Birch, Thomas ed altri (Birch, Thomas ed altri, 1962) hanno effettuato uno studio che valutava il temperamento dei lattanti e le modificazioni che si attuavano nel tempo, con intervalli di tre mesi nel primo anno di vita e di sei mesi nel secondo. Per l’analisi erano prese in considerazioni attività fisiche e comportamentali quali il livello di attività, la prevedibilità del comportamento nel tempo, il ritmo respiratorio, la distraibilità, la durata e la persistenza dell’attenzione. Lo studio fu successivamente ripreso e sviluppato da Scarr e Salapetek (Scarr e Salapetek, 1970), sottoponendo i lattanti a degli stimoli molto vari: dalla presenza di persone estranee, dalla distanza dal pavimento, da una scatola a sorpresa, un cane meccanico, da rumori forti e da maschere. Lo studio ha dimostrato che la paura alle altezze aumentava progressivamente fino a circa diciotto mesi, mentre la paura agli altri stimoli rimaneva costante fino ai due anni. La paura agli estranei cresceva fino ai dieci mesi e poi rimaneva costante. Infine sembrava esserci stabilità nelle reazioni di paura quando il lattante veniva sottoposto più volte allo stesso stimolo.

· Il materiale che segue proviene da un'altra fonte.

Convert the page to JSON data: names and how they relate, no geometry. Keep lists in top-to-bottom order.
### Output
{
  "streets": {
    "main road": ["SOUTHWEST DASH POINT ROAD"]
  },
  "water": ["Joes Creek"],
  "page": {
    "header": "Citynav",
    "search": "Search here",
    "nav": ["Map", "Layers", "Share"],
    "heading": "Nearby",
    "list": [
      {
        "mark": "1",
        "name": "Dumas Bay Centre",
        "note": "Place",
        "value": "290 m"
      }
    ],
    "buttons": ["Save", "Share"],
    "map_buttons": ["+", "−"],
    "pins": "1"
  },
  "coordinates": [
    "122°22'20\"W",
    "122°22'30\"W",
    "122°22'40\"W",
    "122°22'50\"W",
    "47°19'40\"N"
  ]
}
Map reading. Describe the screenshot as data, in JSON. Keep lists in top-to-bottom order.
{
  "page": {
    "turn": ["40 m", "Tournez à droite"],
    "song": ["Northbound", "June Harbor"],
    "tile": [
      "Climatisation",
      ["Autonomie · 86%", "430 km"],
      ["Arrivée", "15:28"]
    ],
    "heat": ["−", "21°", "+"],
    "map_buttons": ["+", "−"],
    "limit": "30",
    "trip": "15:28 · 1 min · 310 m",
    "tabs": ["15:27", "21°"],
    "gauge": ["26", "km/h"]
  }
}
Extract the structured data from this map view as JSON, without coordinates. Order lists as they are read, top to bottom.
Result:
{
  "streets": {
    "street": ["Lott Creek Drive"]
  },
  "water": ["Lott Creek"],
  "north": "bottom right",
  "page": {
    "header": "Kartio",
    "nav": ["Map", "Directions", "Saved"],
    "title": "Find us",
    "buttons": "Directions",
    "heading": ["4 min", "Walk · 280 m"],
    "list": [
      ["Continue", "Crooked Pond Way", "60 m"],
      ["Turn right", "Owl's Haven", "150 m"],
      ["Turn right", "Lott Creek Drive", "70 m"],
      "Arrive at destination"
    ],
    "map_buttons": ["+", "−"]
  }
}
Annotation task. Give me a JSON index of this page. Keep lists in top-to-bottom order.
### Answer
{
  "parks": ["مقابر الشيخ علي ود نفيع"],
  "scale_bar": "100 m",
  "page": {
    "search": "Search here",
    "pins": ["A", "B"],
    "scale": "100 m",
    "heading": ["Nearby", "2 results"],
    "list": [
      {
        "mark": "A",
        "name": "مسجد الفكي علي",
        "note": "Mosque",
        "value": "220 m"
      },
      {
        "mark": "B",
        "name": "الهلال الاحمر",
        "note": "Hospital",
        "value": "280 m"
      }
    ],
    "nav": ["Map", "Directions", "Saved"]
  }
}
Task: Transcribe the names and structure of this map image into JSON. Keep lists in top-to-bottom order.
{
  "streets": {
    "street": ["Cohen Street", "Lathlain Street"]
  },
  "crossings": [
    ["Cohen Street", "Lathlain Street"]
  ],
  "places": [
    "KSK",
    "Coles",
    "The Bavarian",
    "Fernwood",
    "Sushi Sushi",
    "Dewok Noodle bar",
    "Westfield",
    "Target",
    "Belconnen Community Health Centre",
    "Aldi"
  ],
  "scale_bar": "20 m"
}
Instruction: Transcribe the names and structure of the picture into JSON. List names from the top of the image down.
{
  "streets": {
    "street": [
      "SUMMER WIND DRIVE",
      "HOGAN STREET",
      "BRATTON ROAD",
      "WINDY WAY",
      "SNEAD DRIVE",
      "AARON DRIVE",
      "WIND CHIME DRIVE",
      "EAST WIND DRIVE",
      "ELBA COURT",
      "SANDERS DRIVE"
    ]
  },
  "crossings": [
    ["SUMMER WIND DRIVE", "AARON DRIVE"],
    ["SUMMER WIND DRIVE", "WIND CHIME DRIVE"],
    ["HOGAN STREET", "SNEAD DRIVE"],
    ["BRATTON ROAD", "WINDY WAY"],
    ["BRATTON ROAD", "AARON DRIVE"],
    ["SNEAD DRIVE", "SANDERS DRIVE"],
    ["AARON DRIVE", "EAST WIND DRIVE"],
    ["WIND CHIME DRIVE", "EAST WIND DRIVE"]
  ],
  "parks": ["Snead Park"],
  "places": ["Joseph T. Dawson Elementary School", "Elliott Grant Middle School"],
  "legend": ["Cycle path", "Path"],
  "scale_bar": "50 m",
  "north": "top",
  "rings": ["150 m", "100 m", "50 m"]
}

Tra le varie cose Scarr e Salpatek osservarono che il comportamento di paura era correlato ad un particolare schema comportamentale.

Tra le prime scale di valutazione emozionale dei bambini si ricorda la Fels Child Behavior Scales (Richard e Simons, 1941), con la quale vengono valutati i tratti di aggressività, affettuosità, capacità di controllo delle emozioni e l’efficacia dell’attività.

Un’altra scala di valutazione è quella descritta da Brody, Plutchik ed altri (Brody, Plutchik, Reilly e Peterson, 1973) con la quale cercarono di mettere in relazione i disturbi di comportamento in bambini di terza elementare con i tratti di personalità e assenze dalla scuola con il quoziente di intelligenza. L’analisi veniva effettuata su due livelli: il primo teneva in considerazione dodici tratti di personalità valutati dall’insegnante, il secondo si riferiva a dodici tipi di problemi incontrati normalmente incontrabili in classe, quali i problemi di lettura, di linguaggio, di isolamento, d’ira di iperattività, di aggressività ed altri.

Questi ed altri studi hanno permesso di concludere che è possibile misurare e quindi studiare le emozioni in lattanti e bambini anche se molto piccoli.